Hat man den jeweiligen Spritzgießmaschinen-Zyklus analysiert, so erlaubt dieses Wissen die Initiierung der Bewegung der voreilenden Achse schon vor der vollständigen Plattenöffnung des Spritzgießwerkzeuges, erklärt Wittmann. Analysiert werden könne ohne Sonderschnittstelle, weil schon Euromap-E12 (bei Altmaschinen) respektive Euromap-E67, die für die Berechnung nötigen Signale lieferten. Smartremoval gibt dann dem Roboter rechtzeitig die maximale Geschwindigkeit im Werkzeugbereich.

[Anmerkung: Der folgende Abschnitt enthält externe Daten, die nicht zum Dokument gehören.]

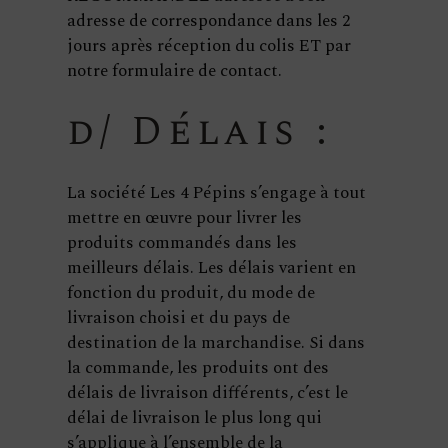
adresse de correspondance dans les 2
jours après réception du colis ET par
notre formulaire de contact.
d/ Délais :
La société Les 4 Pépins s’engage à tout
mettre en œuvre pour livrer les
produits commandés dans les
meilleurs délais. Les délais varient en
fonction du produit, du mode de
livraison choisi et du pays de
destination de la marchandise. Si dans
la commande, les produits ont des
délais de livraison différents, c’est le
délai de livraison le plus long qui
s’applique à l’ensemble de la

Weil eine Beschleunigungsphase, nachdem der Roboter die Endposition erreicht hat (durch die bewegliche Formplatte sowie die gestaffelte Vakuumüberwachung der Fertigteile) entfalle, verringere sich die Form-offen-Zeit um 10 bis 30 Prozent.

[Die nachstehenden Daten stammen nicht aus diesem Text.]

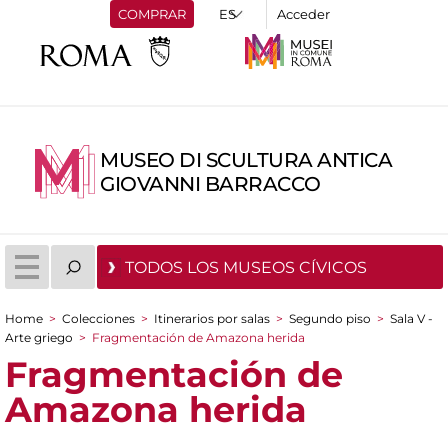
COMPRAR
Acceder
MUSEO DI SCULTURA ANTICA
GIOVANNI BARRACCO
TODOS LOS MUSEOS CÍVICOS
Home
>
Colecciones
>
Itinerarios por salas
>
Segundo piso
>
Sala V -
You are here
Arte griego
>
Fragmentación de Amazona herida
Fragmentación de
Amazona herida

Die R9-Robotsteuerung von Wittmann, mit der Anzeige des Startbildschirms...
Die R9-Robotsteuerung von Wittmann, mit der Anzeige des Startbildschirms...
(Bild: Wittmann)

...und hier sieht man die Anzeige einer mit der R9 verbundenen Arbeitszelle.
...und hier sieht man die Anzeige einer mit der R9 verbundenen Arbeitszelle.
(Bild: Wittmann)

Spezielle Vakuumüberwachung schont Bauteil und Greifersystem

Komplexe Bauteile, die nicht stabil in der Auswerferendposition gehalten werden könne, machen eine definierte Übernahme in den Entnahmegreifer schwierig, führt Wittmann weiter aus. Um das Problem zu entschärfen beinhaltet die Wittmann-Robotsteuerung die so genannte Push-Funktion. Und eine andere gängige Variante dieser Funktion, die sich für derartige Anforderungen findet, stellt das Öffnen der Bremse an der Roboterentformungsachse dar, heißt es weiter. Doch, so Wittmann, kann das sehr nachteilig sein, denn in diesem Fall drückt der Auswerfer das Teil direkt in den Greifer hinein und somit auf die Entformungsachse. Die Folge sind Deformationen und andere Defekte am Fertigteil. Langfristig leide aber auch die Mechanik des Entnahmegeräts. Die zuvor angesprochene Push-Funktion ermöglicht jedoch eine drehmomentüberwachte, belastungsfreie Übergabe der Spritzgussteile. Denn ob ein Bauteil wirklich vorhanden ist, überprüft dabei die i-Vac-Funktion, eine frei programmierbare Vakuumüberwachung. Das Tool i-Vac erlaube es, dass das Spritzgießteil bereits mit einem Bruchteil des notwendigen Vakuumdrucks aufgenommen werden, und mit der Entnahmesequenz gleich begonnen werden kann. Während der Ausfahrbewegung steigt der Vakuumdruck dann bis zum Maximalwert an. Ist der eingestellte Referenzdruck für das Spritzgießteil erreicht, wird das Freigabesignal für „Form Schließen“ abgesetzt. Diese Freigabe kann bereits einige Zehntelsekunden vor Verlassen des Werkzeugbereichs erteilt werden. So werden Signalverzögerungen im Robot-Spritzgießmaschinen-Interface kompensiert und die Form-offen-Zeit auch minimiert, erklärt Wittmann zum Abschluss.